British Equalities Minister Jo Swinson with Debenham's new size 16 mannequins, Oct 2013
Now I know I should feel that this is a great step forward in terms of retailers accepting that the average British woman tends more towards size 16 than she does towards size 8 (according to various nebulous surveys). I know that I should probably be applauding any attempt to help women love and appreciate the size they are.
But this move makes me feel vaguely uneasy. I'm more concerned that we are daily becoming more accepting of being overweight and increasing mannequin size is a tacit admission that the dial on the scales is moving ever-upwards.

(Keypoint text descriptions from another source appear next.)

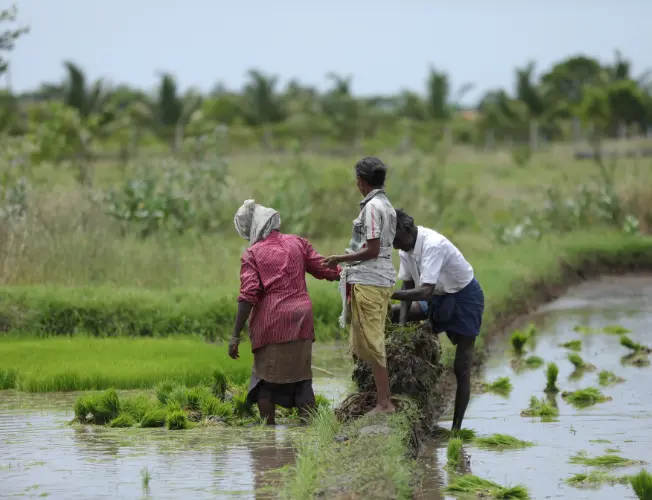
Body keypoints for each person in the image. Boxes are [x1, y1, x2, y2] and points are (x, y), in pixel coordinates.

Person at [229, 199, 341, 425]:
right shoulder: (298, 243)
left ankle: (268, 436)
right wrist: (353, 272)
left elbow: (248, 294)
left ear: (254, 228)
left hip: (271, 322)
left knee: (264, 383)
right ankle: (310, 433)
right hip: (301, 320)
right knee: (302, 380)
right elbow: (325, 268)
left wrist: (235, 335)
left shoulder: (252, 254)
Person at [389, 209, 484, 431]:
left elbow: (425, 291)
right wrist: (402, 328)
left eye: (395, 239)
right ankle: (408, 379)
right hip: (438, 297)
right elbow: (407, 285)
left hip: (464, 298)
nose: (394, 245)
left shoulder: (432, 245)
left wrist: (388, 294)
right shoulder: (406, 248)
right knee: (392, 314)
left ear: (407, 228)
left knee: (462, 367)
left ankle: (456, 431)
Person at [323, 157, 397, 415]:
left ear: (361, 181)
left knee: (373, 342)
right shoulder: (386, 204)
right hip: (379, 278)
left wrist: (339, 259)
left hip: (371, 280)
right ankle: (375, 396)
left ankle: (384, 403)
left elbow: (372, 249)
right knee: (369, 340)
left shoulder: (373, 208)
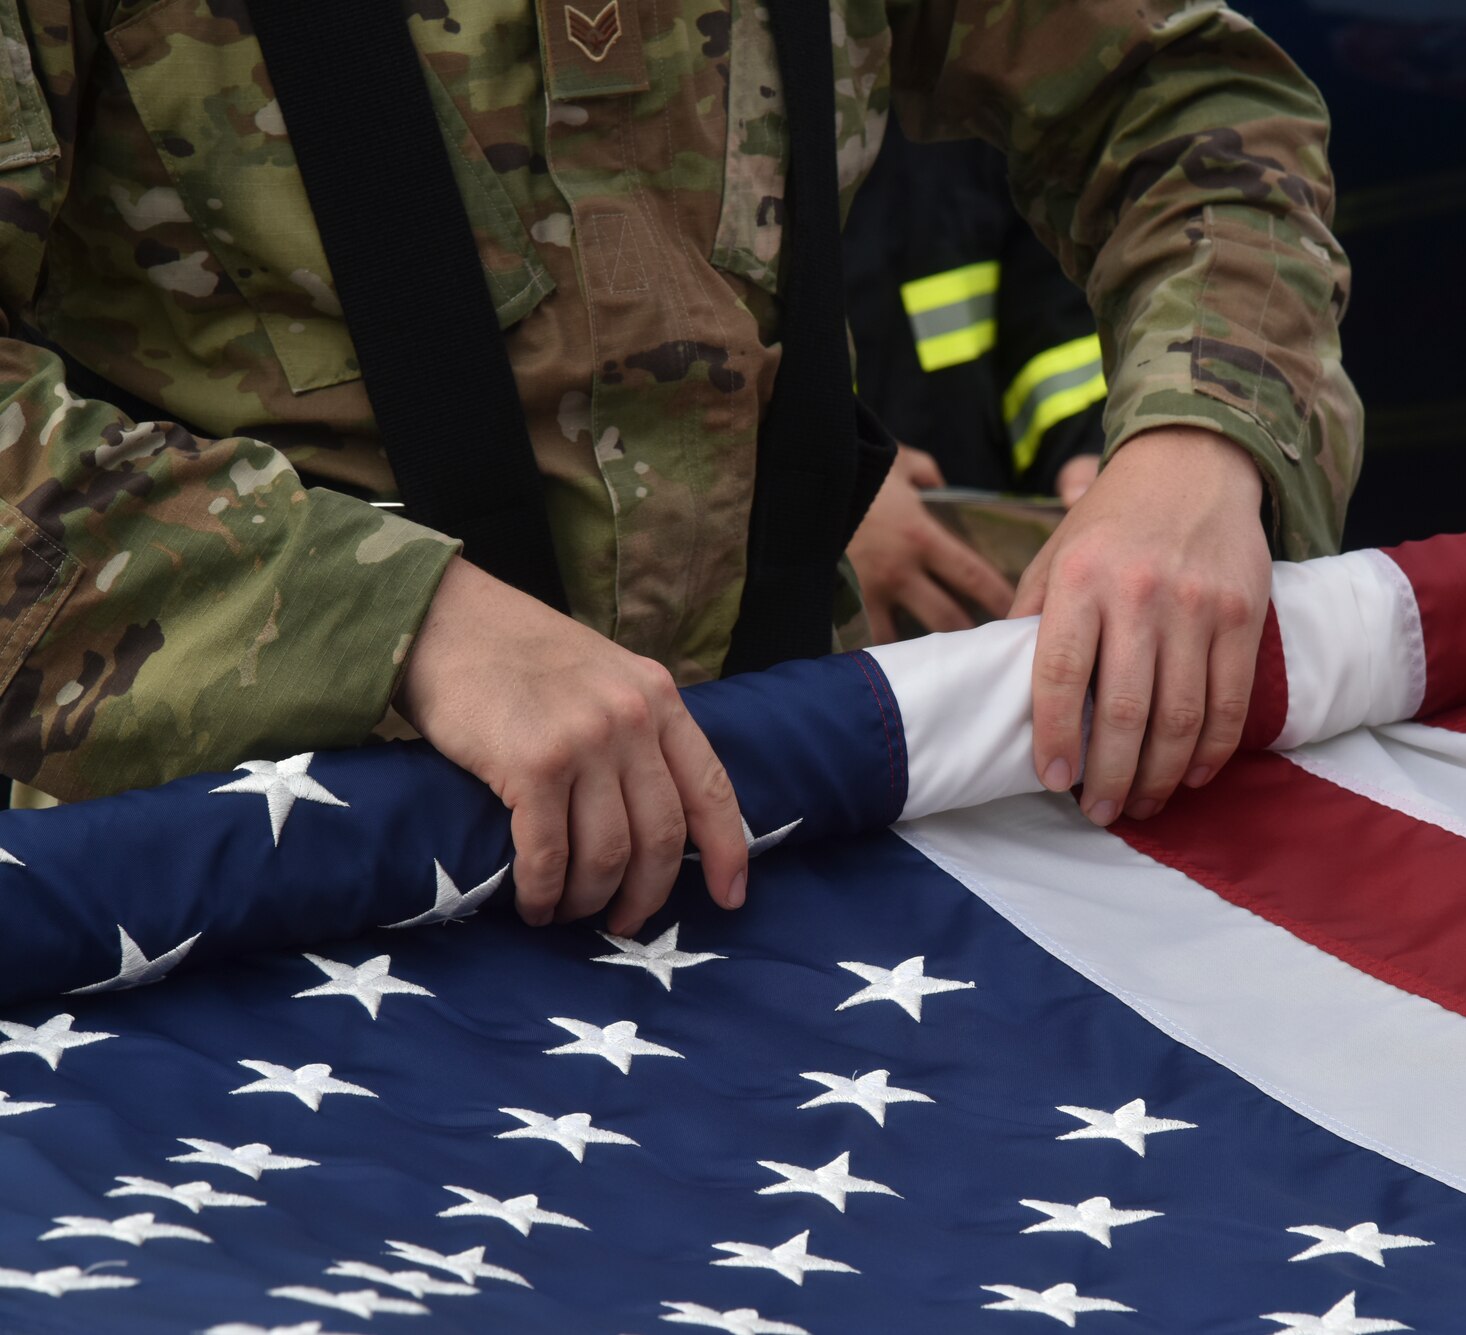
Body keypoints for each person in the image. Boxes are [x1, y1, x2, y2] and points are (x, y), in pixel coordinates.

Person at [0, 0, 1360, 935]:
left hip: (785, 862)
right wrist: (391, 620)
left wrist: (1200, 444)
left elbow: (1182, 100)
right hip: (237, 916)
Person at [844, 114, 1105, 643]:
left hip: (993, 584)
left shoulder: (967, 87)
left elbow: (1048, 304)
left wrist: (1092, 449)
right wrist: (826, 490)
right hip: (782, 633)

And the real motive behind the increase in mannequin size is, in my mind, simply to sell more dresses without irritating the hell out of women who are fed up of never finding a size above a 12 on the rack.
Will other stores follow Debenhams lead? For this to work, merchandising and stocking will have to reflect the change. More larger sizes will need to be stocked. Is there anything more frustrating than having to cue at customer services to have an assistant ring round or checking online with other branches to see if your size is available, and you then having to wait a week or so for it to arrive?
And will this policy be rolled out unilaterally? By that I mean will all stores operate in exactly the same way? For example, many stores seem to run a ridiculous system whereby keynote pieces are available in limited numbers only in prime store locations such as Marble Arch or Oxford Street - and certainly not here in Cardiff.
Are designers really going to be happy to put their name to clothes catering to larger sizes?
Certainly there is a plethora of new online / catalogue retailers challenging Evans plus size crown - Curvissa, and SimplyBe to name just two. I'm not sure if I'm even allowed to use the term plus size now because it sounds derogatory.
We've got ourselves in a right mess regarding weight issues, haven't we? We can't discuss being overweight (God forbid you should use the term obese) without giving offence or sounding as if we're being 'sizeist' but I think we need to. Size 16 certainly isn't fat. It's more the subtle acceptance of our increasing size that gives me concern.